ENTRIES SUPPLIED:
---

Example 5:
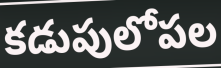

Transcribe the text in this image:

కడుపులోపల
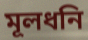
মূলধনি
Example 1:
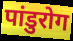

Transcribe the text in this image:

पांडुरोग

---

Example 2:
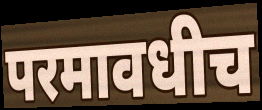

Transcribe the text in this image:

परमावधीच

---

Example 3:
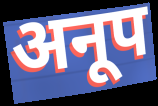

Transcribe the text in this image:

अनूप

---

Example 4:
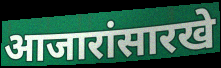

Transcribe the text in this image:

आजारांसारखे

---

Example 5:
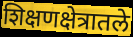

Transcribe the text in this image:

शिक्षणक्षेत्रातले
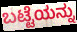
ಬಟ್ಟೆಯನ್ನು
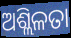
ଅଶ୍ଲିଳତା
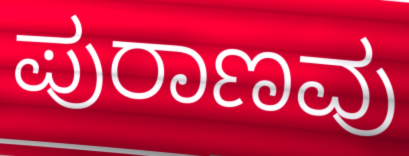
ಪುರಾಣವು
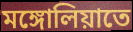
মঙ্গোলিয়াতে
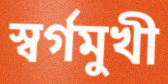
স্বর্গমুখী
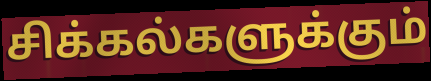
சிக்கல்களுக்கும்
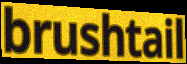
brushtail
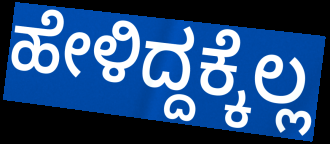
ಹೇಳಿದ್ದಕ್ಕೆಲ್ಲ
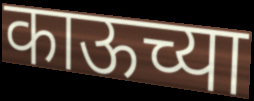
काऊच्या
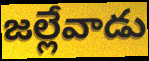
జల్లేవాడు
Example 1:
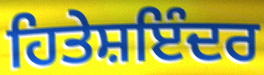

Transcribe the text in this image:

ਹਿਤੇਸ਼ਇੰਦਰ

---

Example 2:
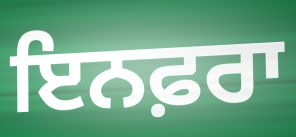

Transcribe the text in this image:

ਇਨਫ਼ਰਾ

INSTRUCTIONS FOR THE TASK: Reproduce all entries without any change, and omit the pictures.

FINISHED EXERCISE:
---

Example 5:

Transcribe the text in this image:

కడుపులోపల
মূলধনি
Example 1:

Transcribe the text in this image:

पांडुरोग

---

Example 2:

Transcribe the text in this image:

परमावधीच

---

Example 3:

Transcribe the text in this image:

अनूप

---

Example 4:

Transcribe the text in this image:

आजारांसारखे

---

Example 5:

Transcribe the text in this image:

शिक्षणक्षेत्रातले
ಬಟ್ಟೆಯನ್ನು
ଅଶ୍ଲିଳତା
ಪುರಾಣವು
মঙ্গোলিয়াতে
স্বর্গমুখী
சிக்கல்களுக்கும்
brushtail
ಹೇಳಿದ್ದಕ್ಕೆಲ್ಲ
काऊच्या
జల్లేవాడు
Example 1:

Transcribe the text in this image:

ਹਿਤੇਸ਼ਇੰਦਰ

---

Example 2:

Transcribe the text in this image:

ਇਨਫ਼ਰਾ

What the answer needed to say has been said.